*Фрагмент текста*.
- - -

УЧИТЕЛЯ ПО ИСКУССТВУ

    Школа Верроккьо помогла Леонардо развернуться в великого мастера, и Леонардо с какого-то момента даже еще пребывания у Верроккьо уже расходится с ним в направлениях, продолжает линию собственного творчества и становится несоизмерим со своим учителем.

    Но у Леонардо мы не встречаем учеников, перешагнувших учителя и создавших свои школы. Действительно, все так называемые "леонардески" представляют собою не больше, как пародию на оригиналы.

    В том-то и дело, что великие мастера в своем творчестве достигают такой законченности, что продолжение их линии становится невозможным. Они обрывают собой целый исторический период, а каждое их произведение является резко отличным этапом их роста. Средний мастер ровен, гладок и не знает ошибок, великий – взрывчат, подъемы и спады – это его нормальный путь; одна ошибка Леонардо полезнее для потомства, чем целый ворох благополучия хотя бы у того же Рубенса.

- - -

*Выдержка из данных*.

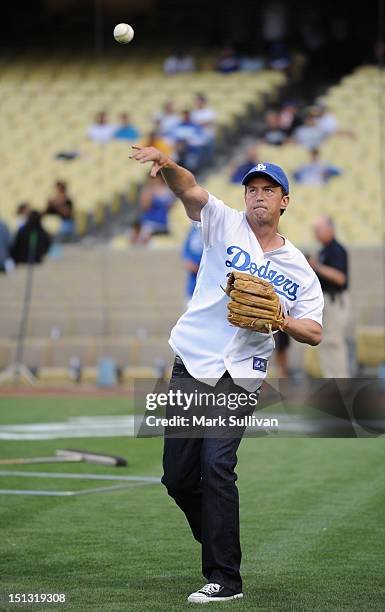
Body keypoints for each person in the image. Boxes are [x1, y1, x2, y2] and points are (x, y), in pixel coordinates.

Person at [130, 144, 323, 603]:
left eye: (268, 189)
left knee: (217, 465)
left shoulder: (299, 268)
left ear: (284, 201)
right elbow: (191, 189)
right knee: (176, 478)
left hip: (240, 375)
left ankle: (225, 578)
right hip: (192, 362)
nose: (258, 196)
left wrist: (280, 320)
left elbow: (313, 332)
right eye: (252, 188)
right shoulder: (223, 221)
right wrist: (169, 166)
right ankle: (217, 540)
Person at [308, 216, 350, 378]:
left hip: (335, 300)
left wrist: (317, 266)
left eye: (318, 230)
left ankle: (340, 381)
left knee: (334, 342)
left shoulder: (337, 250)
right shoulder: (324, 251)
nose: (315, 234)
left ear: (330, 230)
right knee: (324, 342)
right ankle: (331, 380)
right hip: (326, 301)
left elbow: (340, 278)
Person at [136, 175, 175, 243]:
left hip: (163, 223)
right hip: (149, 223)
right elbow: (145, 206)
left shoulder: (167, 191)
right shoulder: (147, 191)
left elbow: (171, 207)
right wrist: (151, 194)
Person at [182, 224, 204, 305]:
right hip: (193, 285)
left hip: (210, 287)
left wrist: (201, 268)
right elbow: (186, 249)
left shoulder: (215, 228)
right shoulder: (194, 228)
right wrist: (188, 262)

- - -

*Список заданий*.
- a) Чья школа, согласно фрагменту о Леонардо, помогла ему развернуться в великого мастера?
- b) Выпишите из фрагмента о Леонардо без изменений всё, начиная со слов «Но у Леонардо» и заканчивая словами «того же Рубенса.» включительно.
Строки с данными для выполнения заданий не понадобятся.

*Ожидаемые ответы*.
- a) Школа Верроккьо.

- b)
Но у Леонардо мы не встречаем учеников, перешагнувших учителя и создавших свои школы. Действительно, все так называемые "леонардески" представляют собою не больше, как пародию на оригиналы.

    В том-то и дело, что великие мастера в своем творчестве достигают такой законченности, что продолжение их линии становится невозможным. Они обрывают собой целый исторический период, а каждое их произведение является резко отличным этапом их роста. Средний мастер ровен, гладок и не знает ошибок, великий – взрывчат, подъемы и спады – это его нормальный путь; одна ошибка Леонардо полезнее для потомства, чем целый ворох благополучия хотя бы у того же Рубенса.